RECORDS PROVIDED Start Marker
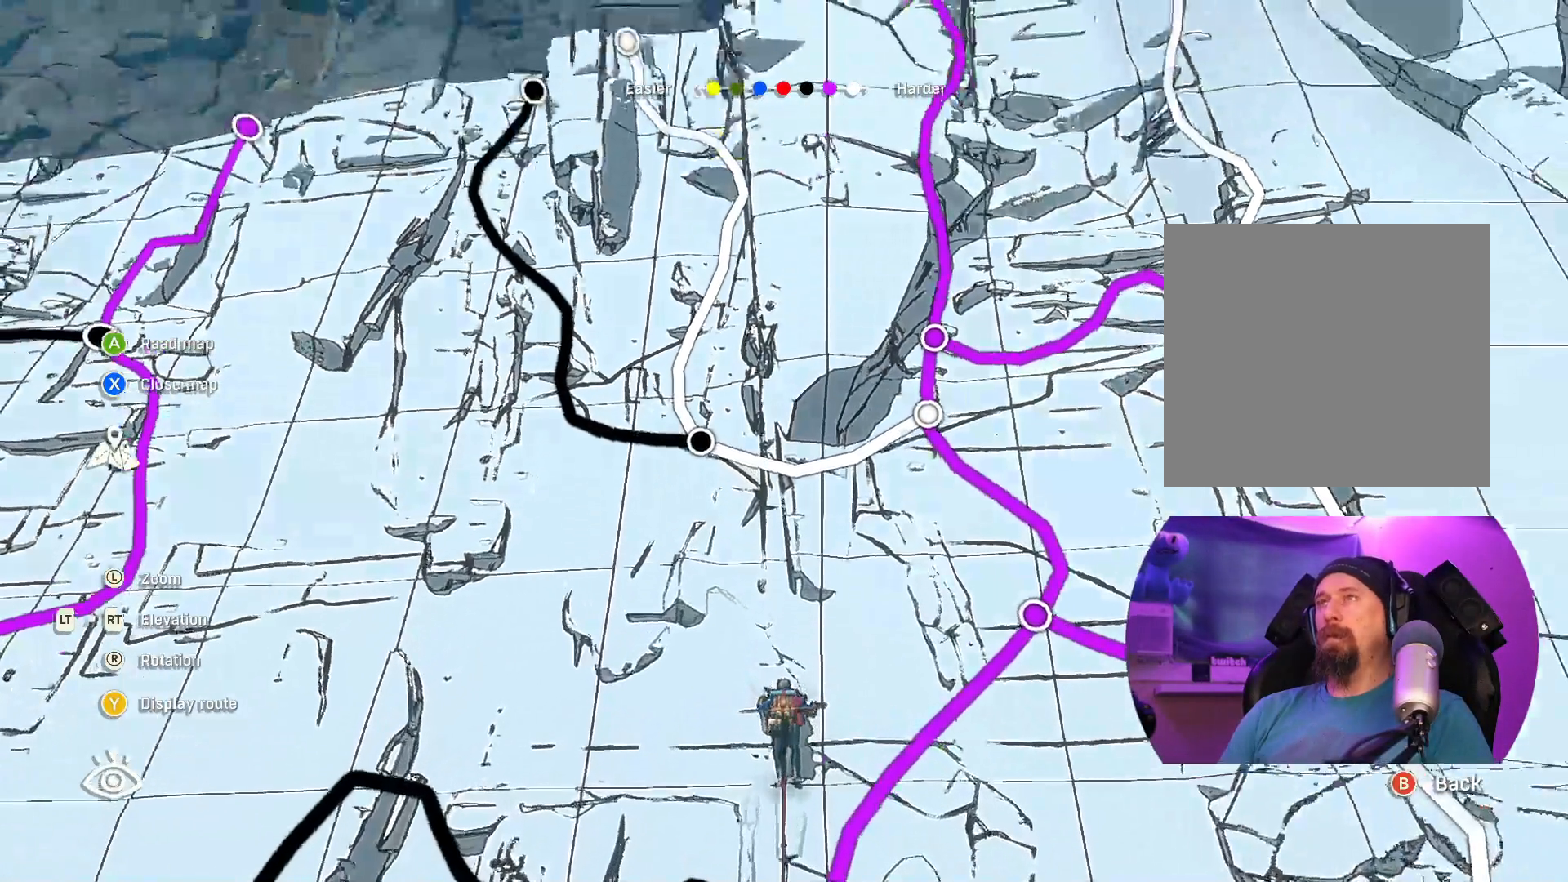
{"buttons": [], "left_stick": "center", "right_stick": "center", "events": []}
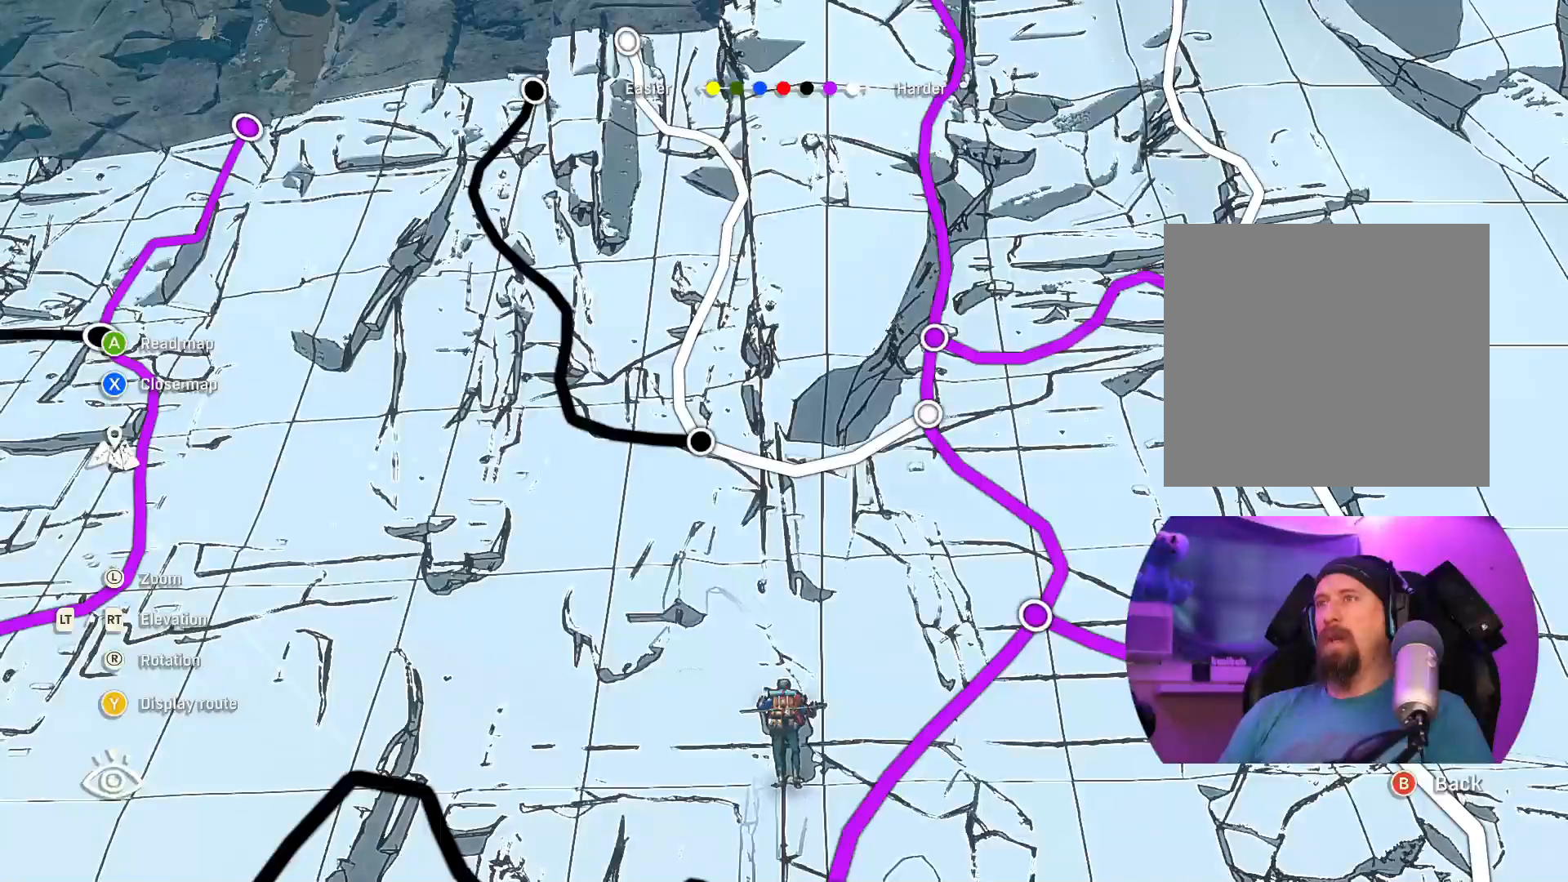
{"buttons": [], "left_stick": "center", "right_stick": "up", "events": [[417, "right_stick", "up"]]}
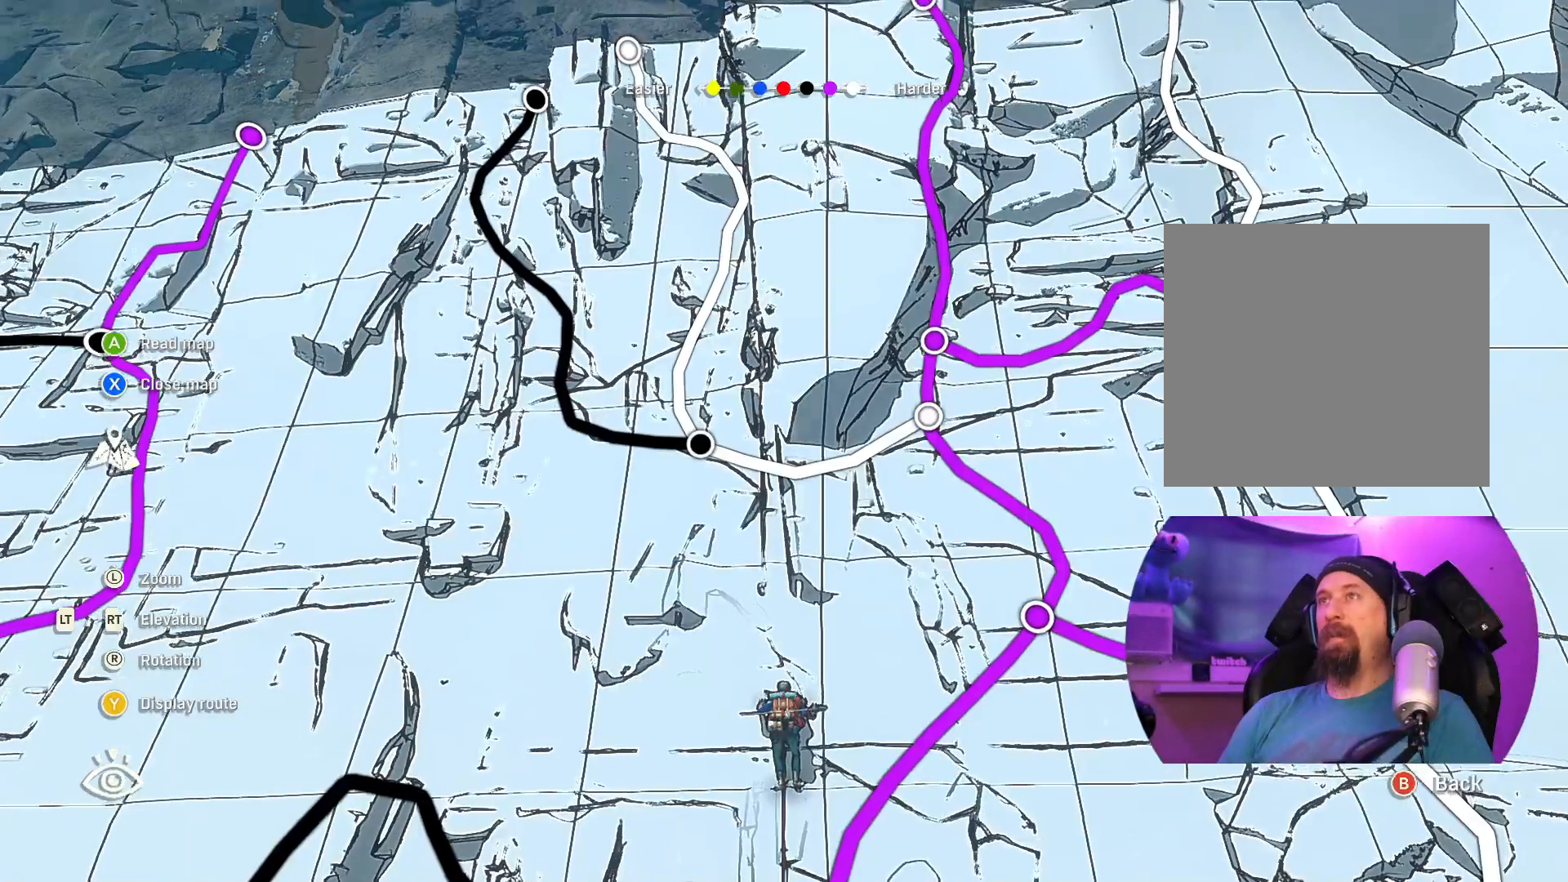
{"buttons": [], "left_stick": "center", "right_stick": "center", "events": [[350, "right_stick", "center"]]}
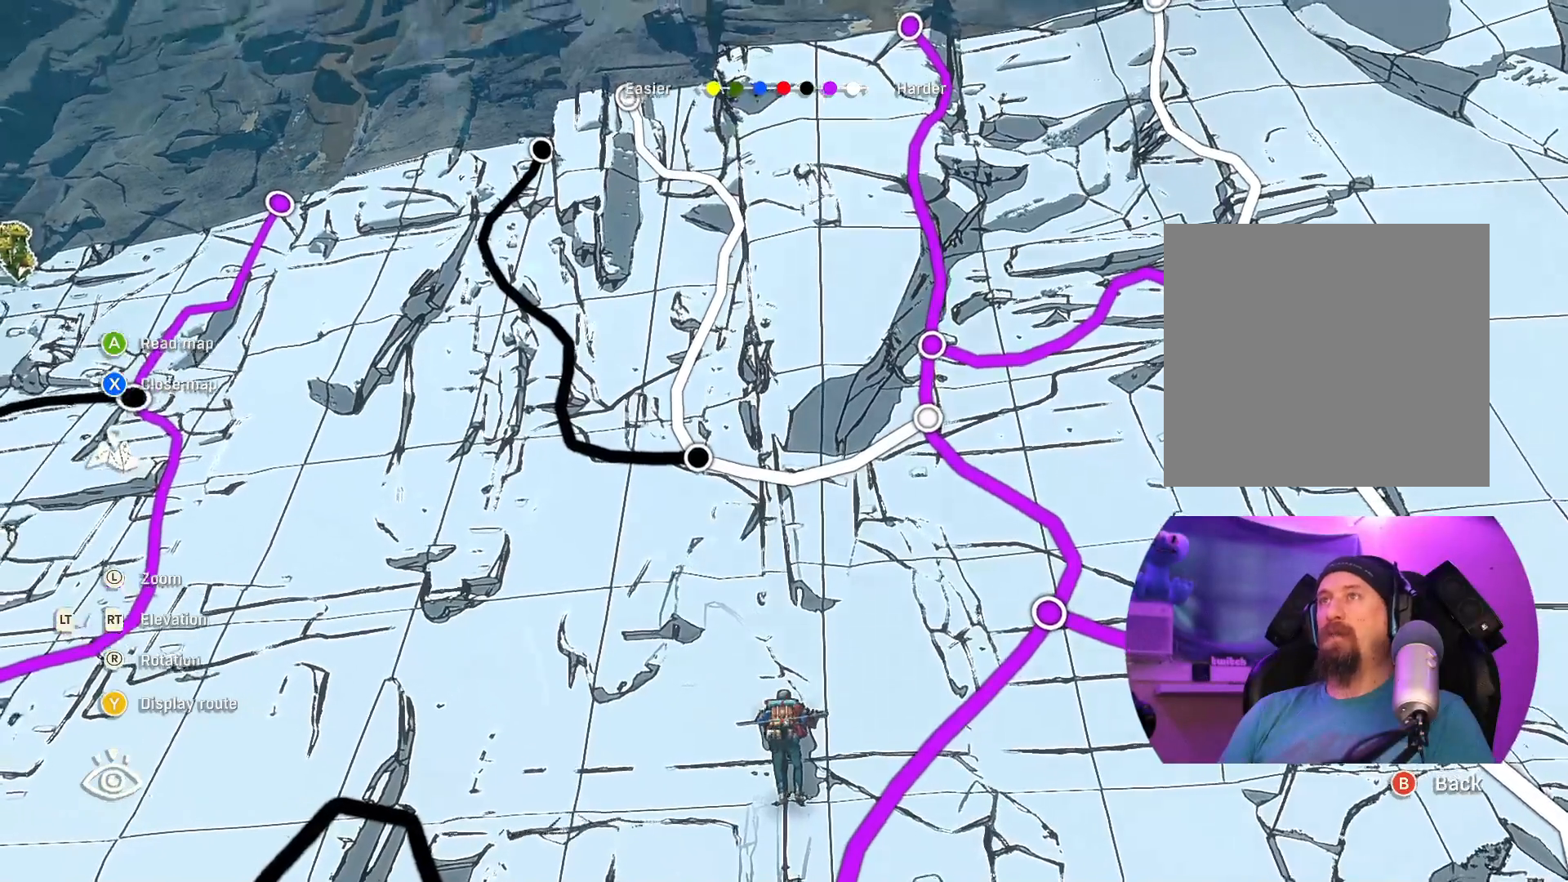
{"buttons": [], "left_stick": "center", "right_stick": "center", "events": [[83, "right_stick", "up-right"], [367, "right_stick", "center"]]}
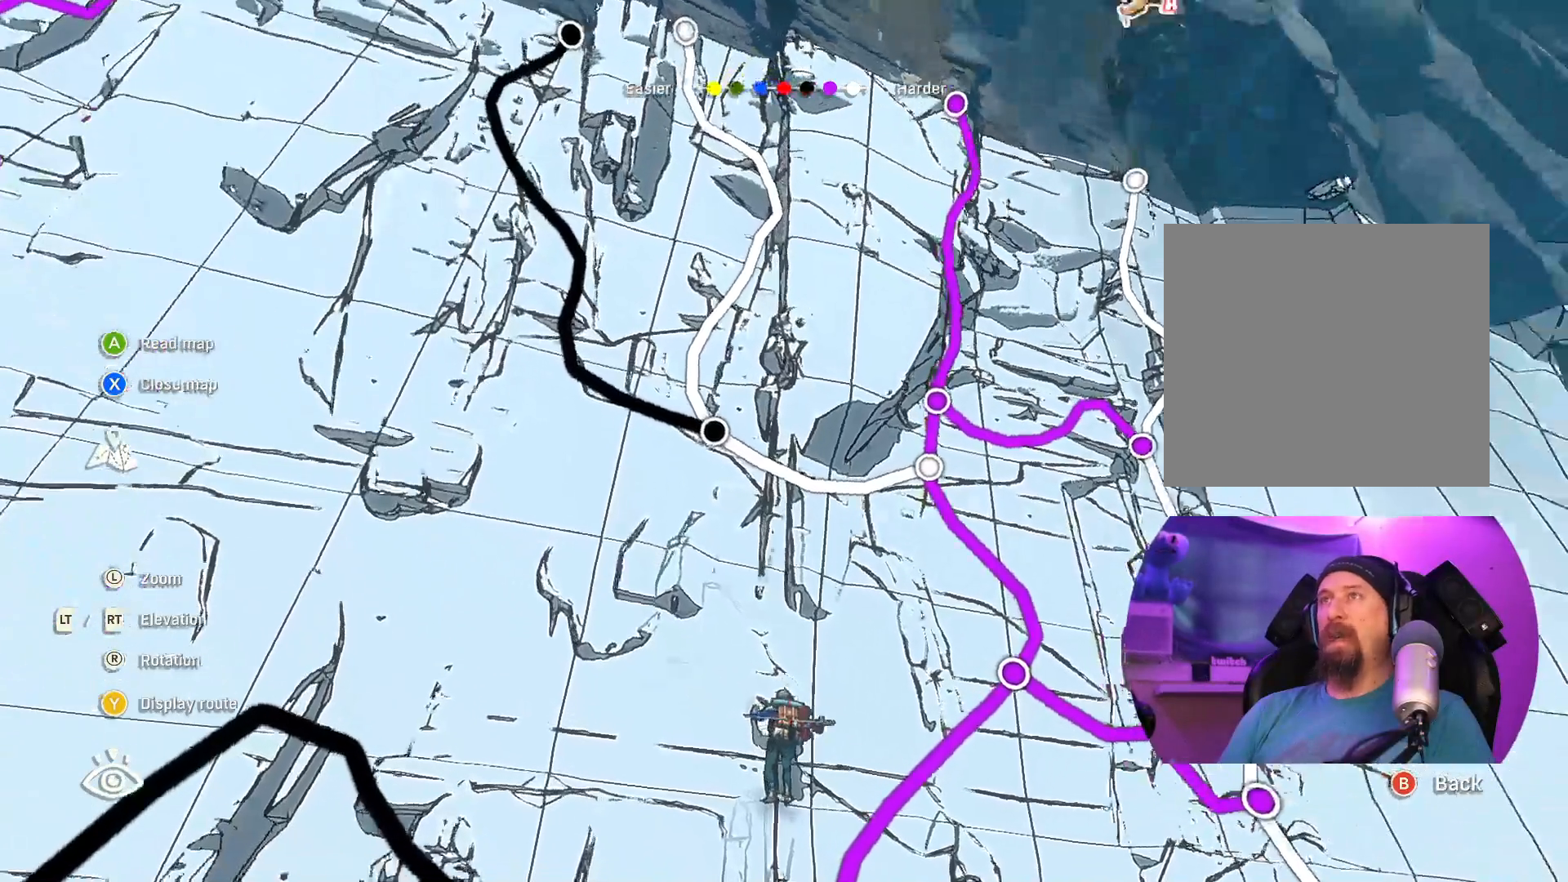
{"buttons": [], "left_stick": "center", "right_stick": "center", "events": [[233, "right_stick", "right"], [483, "right_stick", "center"]]}
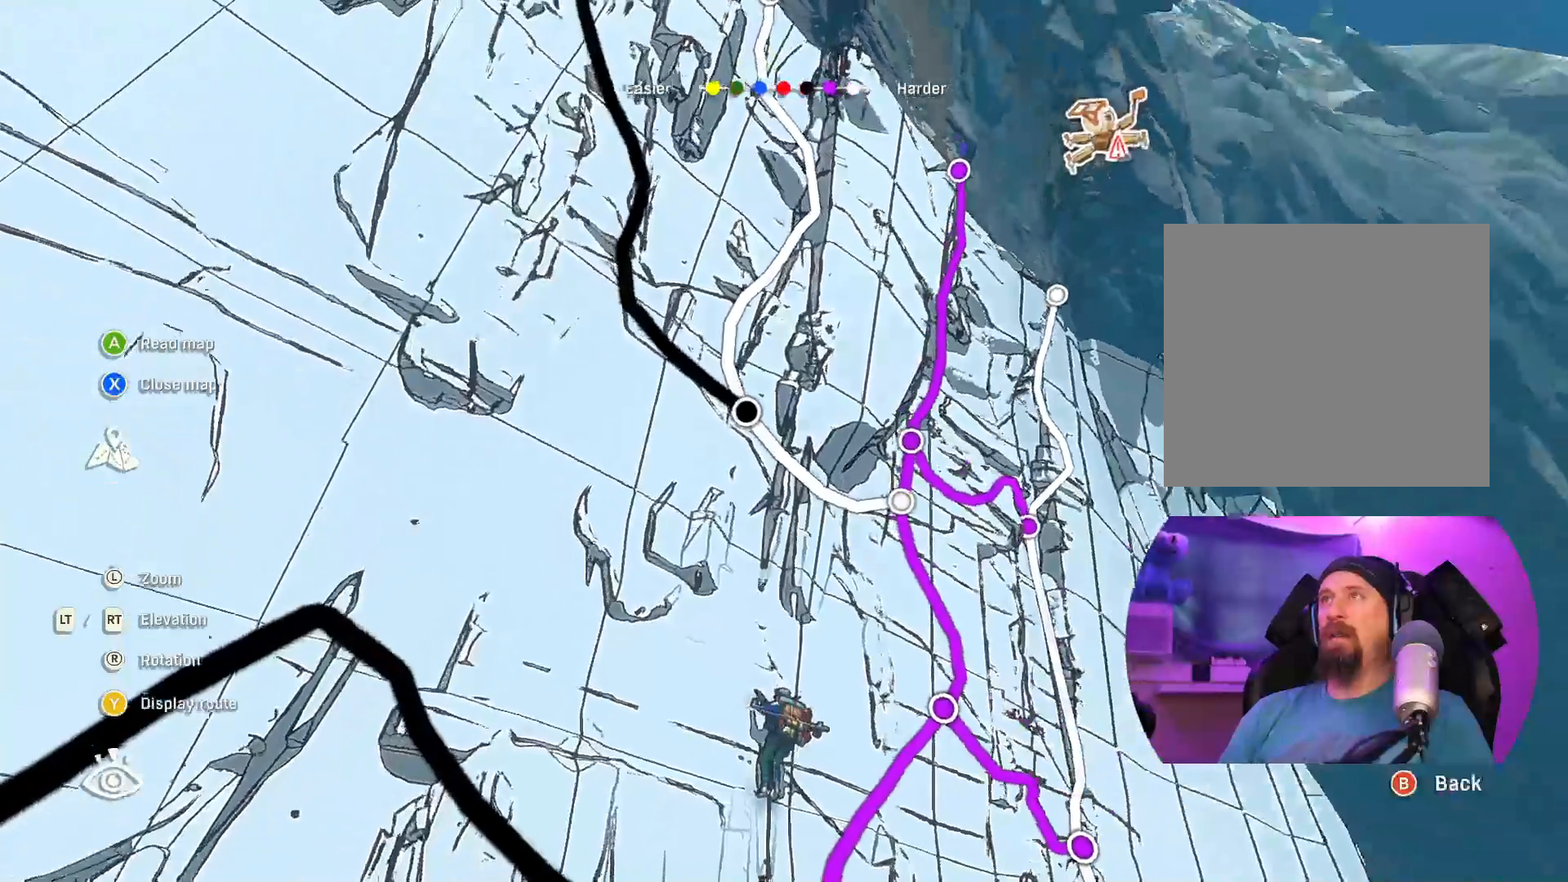
{"buttons": [], "left_stick": "center", "right_stick": "left", "events": [[267, "right_stick", "down-left"], [467, "right_stick", "left"]]}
RECORDS PROVIDED End Marker
The data shown above must be printed again exactly, with no images included.

{"buttons": [], "left_stick": "center", "right_stick": "center", "events": []}
{"buttons": [], "left_stick": "center", "right_stick": "up", "events": [[417, "right_stick", "up"]]}
{"buttons": [], "left_stick": "center", "right_stick": "center", "events": [[350, "right_stick", "center"]]}
{"buttons": [], "left_stick": "center", "right_stick": "center", "events": [[83, "right_stick", "up-right"], [367, "right_stick", "center"]]}
{"buttons": [], "left_stick": "center", "right_stick": "center", "events": [[233, "right_stick", "right"], [483, "right_stick", "center"]]}
{"buttons": [], "left_stick": "center", "right_stick": "left", "events": [[267, "right_stick", "down-left"], [467, "right_stick", "left"]]}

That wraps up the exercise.